**Assignment**:
All of the data that follows should be retyped exactly, please, except the pictures.
++++ Task inputs ++++
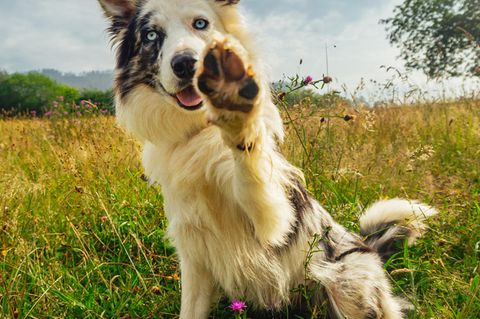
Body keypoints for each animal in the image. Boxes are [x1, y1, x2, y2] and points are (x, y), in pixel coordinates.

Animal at [98, 1, 438, 318]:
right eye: (151, 35)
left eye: (200, 23)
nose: (185, 64)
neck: (196, 132)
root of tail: (370, 248)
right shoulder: (194, 255)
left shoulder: (272, 216)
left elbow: (250, 169)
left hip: (344, 283)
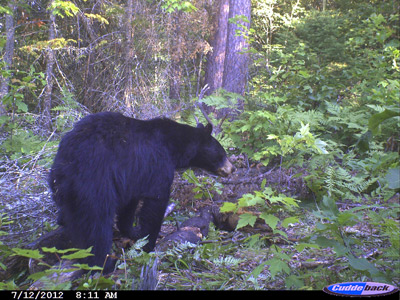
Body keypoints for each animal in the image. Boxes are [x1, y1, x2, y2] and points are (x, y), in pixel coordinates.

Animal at [48, 112, 234, 272]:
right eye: (222, 152)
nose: (231, 168)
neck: (173, 146)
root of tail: (66, 164)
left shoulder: (132, 178)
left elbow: (129, 205)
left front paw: (131, 232)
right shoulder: (157, 164)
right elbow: (155, 202)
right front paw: (148, 243)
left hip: (64, 189)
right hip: (94, 183)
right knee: (97, 223)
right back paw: (105, 263)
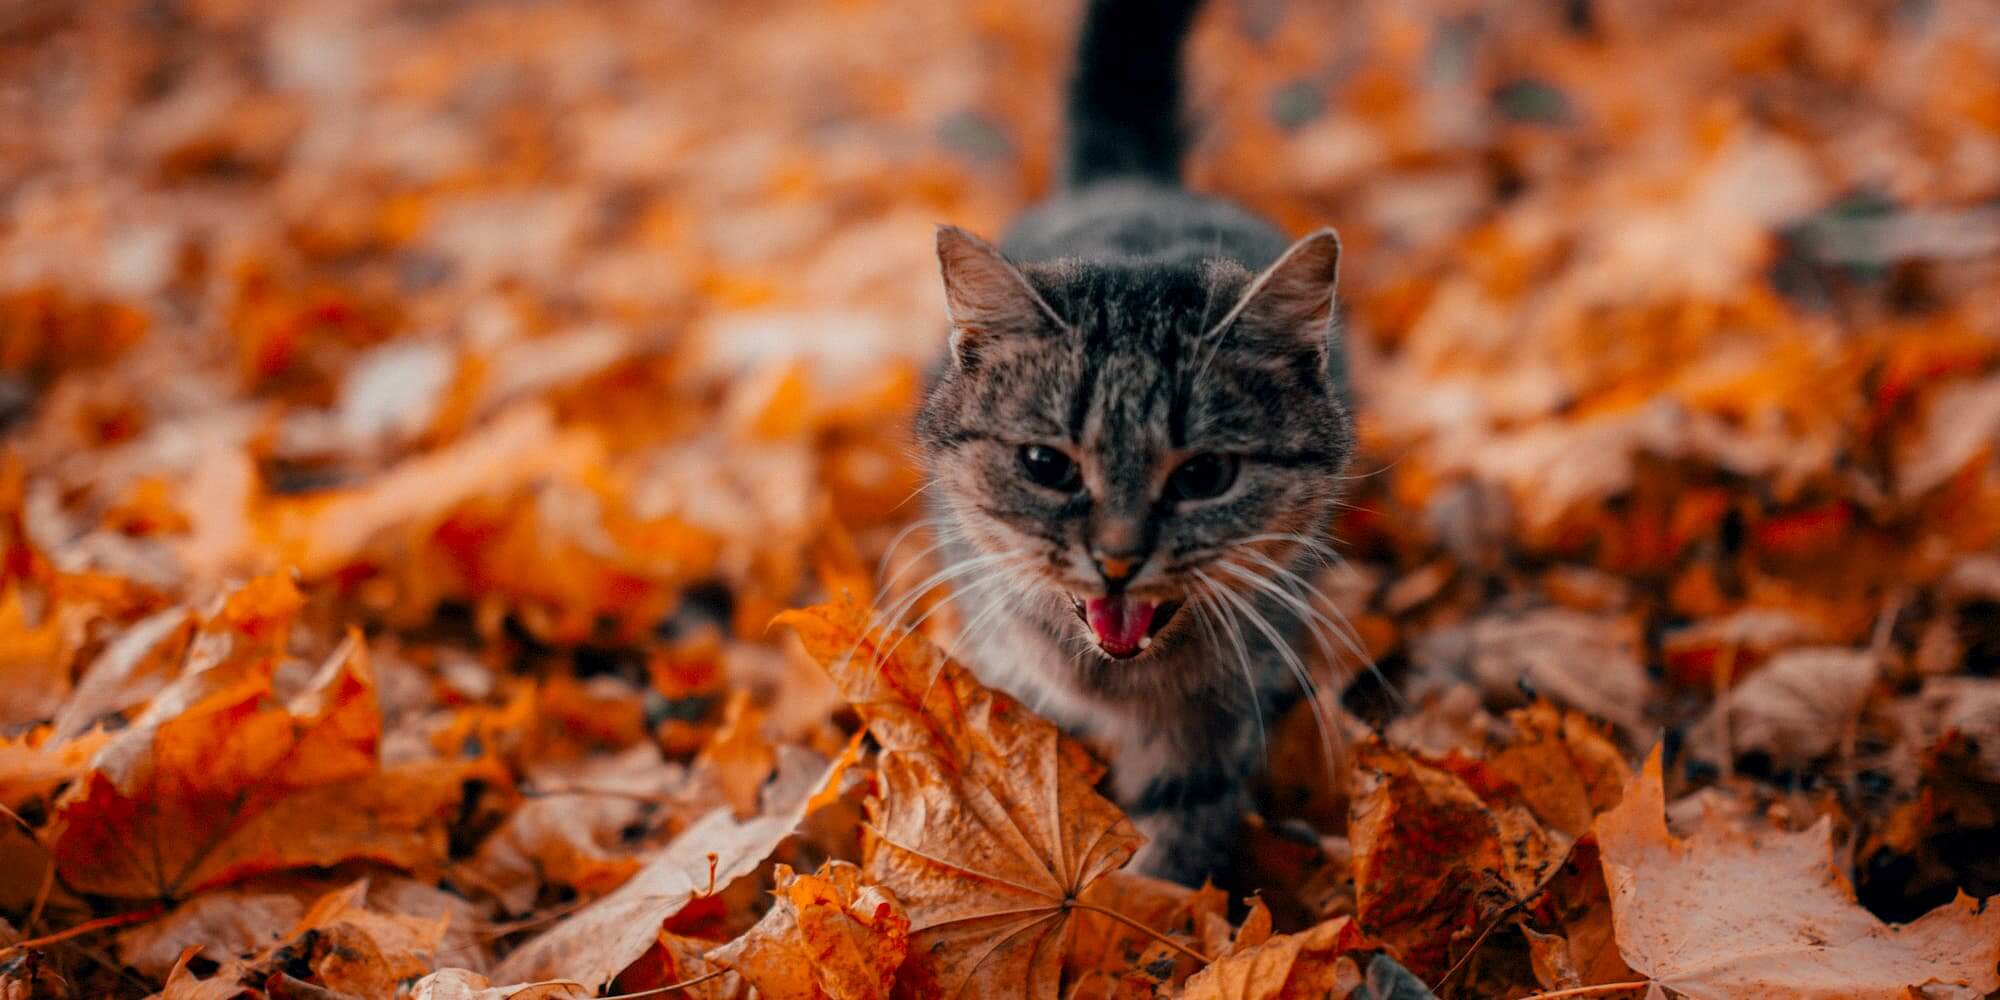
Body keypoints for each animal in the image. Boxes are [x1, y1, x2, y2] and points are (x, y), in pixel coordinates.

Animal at [912, 0, 1352, 884]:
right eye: (1045, 465)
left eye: (1206, 475)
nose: (1117, 559)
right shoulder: (1009, 692)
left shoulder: (1214, 720)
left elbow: (1171, 856)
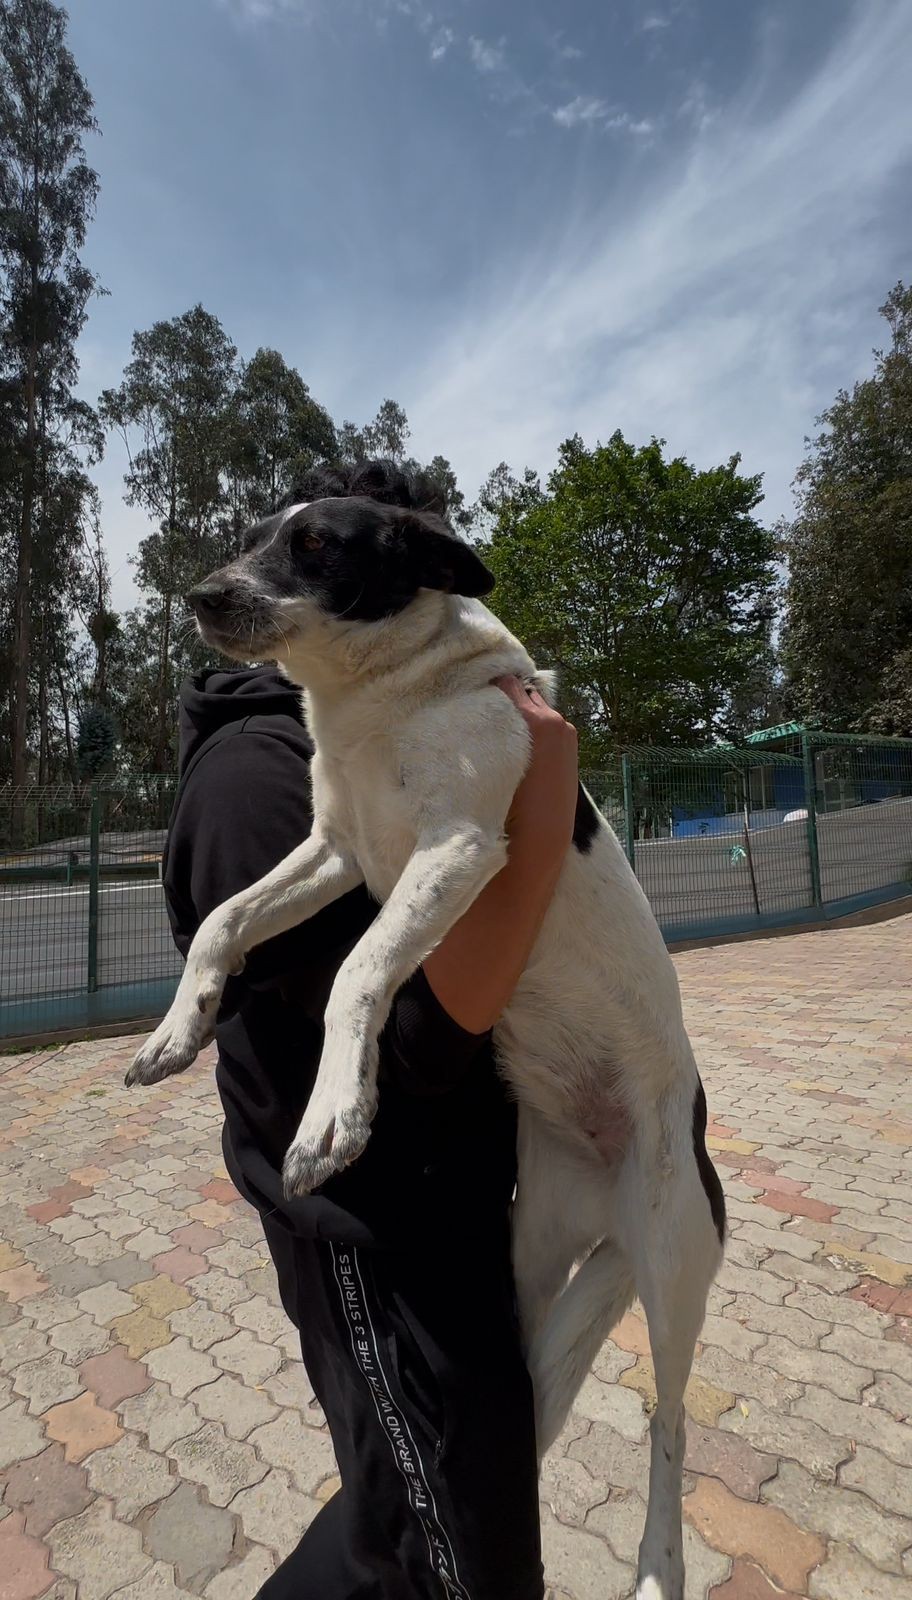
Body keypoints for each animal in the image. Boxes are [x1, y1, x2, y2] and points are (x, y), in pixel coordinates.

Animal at [128, 467, 723, 1593]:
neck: (368, 705)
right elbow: (224, 917)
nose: (200, 594)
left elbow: (355, 973)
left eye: (317, 544)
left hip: (673, 1262)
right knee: (529, 1388)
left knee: (670, 1424)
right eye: (250, 536)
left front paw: (334, 1117)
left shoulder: (460, 848)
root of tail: (621, 1194)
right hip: (532, 1255)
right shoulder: (334, 850)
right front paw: (178, 1027)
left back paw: (658, 1563)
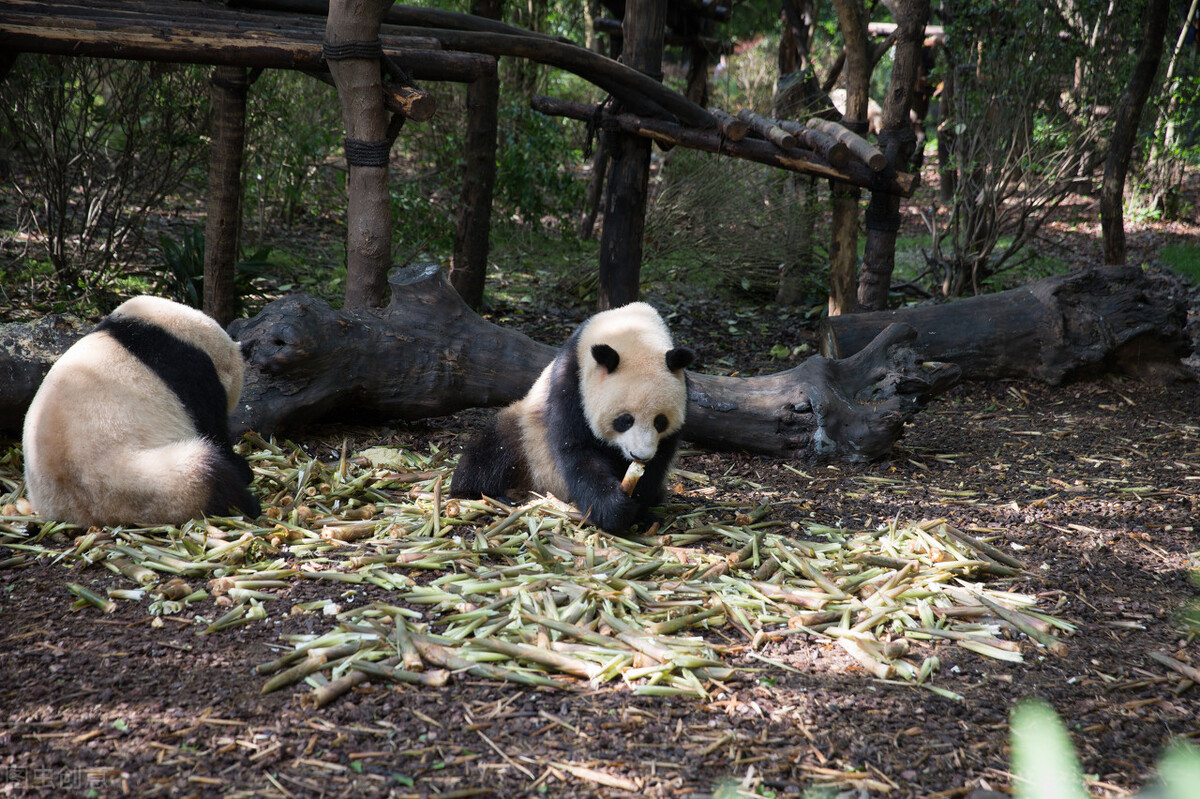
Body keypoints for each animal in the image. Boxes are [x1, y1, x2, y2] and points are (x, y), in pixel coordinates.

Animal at [21, 295, 260, 525]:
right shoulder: (193, 375)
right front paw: (242, 467)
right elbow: (213, 429)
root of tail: (81, 512)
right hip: (136, 482)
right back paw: (247, 504)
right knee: (206, 471)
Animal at [451, 299, 696, 535]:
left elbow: (658, 460)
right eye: (625, 420)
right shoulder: (570, 382)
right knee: (491, 449)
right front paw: (614, 509)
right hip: (527, 437)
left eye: (660, 421)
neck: (632, 330)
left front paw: (639, 511)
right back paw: (479, 493)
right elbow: (577, 449)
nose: (640, 455)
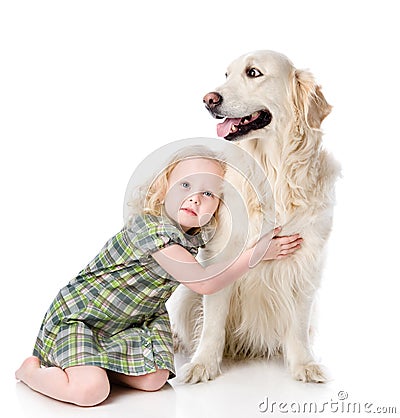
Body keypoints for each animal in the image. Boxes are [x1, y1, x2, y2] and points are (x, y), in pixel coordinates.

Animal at [167, 49, 340, 382]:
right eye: (226, 74)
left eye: (253, 73)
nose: (208, 99)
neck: (272, 171)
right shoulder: (221, 256)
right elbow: (213, 322)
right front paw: (202, 365)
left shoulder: (307, 261)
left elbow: (298, 325)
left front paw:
++++
**Exercise output**:
Body keypoints for each animal in the image. Boxes are [x1, y1, x2, y2] and points are (x, y), in pixel coordinates.

Animal at [98, 1, 438, 318]:
right eye: (151, 35)
left eye: (200, 23)
nose: (185, 64)
neck: (196, 132)
root of tail: (370, 248)
right shoulder: (194, 255)
left shoulder: (272, 216)
left elbow: (250, 169)
left hip: (344, 283)
Body keypoints for each animal in the image. Boxes are [x1, y1, x2, y2] and points are (x, y), in pixel coordinates.

Animal at [48, 112, 234, 272]:
right eye: (222, 152)
nose: (231, 168)
neck: (173, 146)
root of tail: (66, 164)
left shoulder: (132, 178)
left elbow: (129, 205)
left front paw: (131, 232)
right shoulder: (157, 164)
right elbow: (155, 202)
right front paw: (148, 243)
left hip: (64, 189)
right hip: (94, 183)
right knee: (97, 223)
right back paw: (105, 263)
Body keypoints for each animal in the image. Boxes are [x1, y1, x2, y2] and points are (x, y), in pixel coordinates.

Animal at [912, 0, 1352, 884]:
right eye: (1045, 465)
left eye: (1206, 475)
nose: (1117, 559)
right shoulder: (1009, 692)
left shoulder: (1214, 720)
left elbow: (1171, 856)
Body keypoints for each animal in the image. Boxes are [x1, y1, x2, y2] and points are (x, y), in pixel coordinates.

Animal at [128, 467, 723, 1593]:
neck: (368, 705)
right elbow: (224, 917)
nose: (200, 594)
left elbow: (355, 973)
left eye: (317, 544)
left hip: (673, 1262)
right knee: (529, 1388)
left knee: (670, 1424)
right eye: (250, 536)
left front paw: (334, 1117)
left shoulder: (460, 848)
root of tail: (621, 1194)
right hip: (532, 1255)
right shoulder: (334, 850)
right front paw: (178, 1027)
left back paw: (658, 1563)
Body keypoints for each animal in the image. Boxes are [x1, y1, x2, y2] and points are (x, y), in pixel coordinates.

Animal at [21, 295, 260, 525]:
right shoulder: (193, 375)
right front paw: (242, 467)
right elbow: (213, 429)
root of tail: (81, 512)
right hip: (136, 482)
right back paw: (247, 504)
right knee: (206, 471)
Animal at [451, 299, 696, 535]:
left elbow: (658, 460)
right eye: (625, 420)
right shoulder: (570, 382)
right knee: (491, 449)
right front paw: (614, 509)
right hip: (527, 437)
left eye: (660, 421)
neck: (632, 330)
left front paw: (639, 511)
right back paw: (479, 493)
right elbow: (577, 449)
nose: (640, 455)
Body keypoints for each animal in the image. Boxes are [x1, y1, x2, y2] and points are (x, y), in pixel coordinates.

Animal at [167, 49, 340, 382]:
right eye: (226, 74)
left eye: (253, 73)
nose: (208, 99)
neck: (272, 171)
right shoulder: (221, 256)
right elbow: (213, 322)
right front paw: (202, 365)
left shoulder: (307, 261)
left elbow: (298, 325)
left front paw:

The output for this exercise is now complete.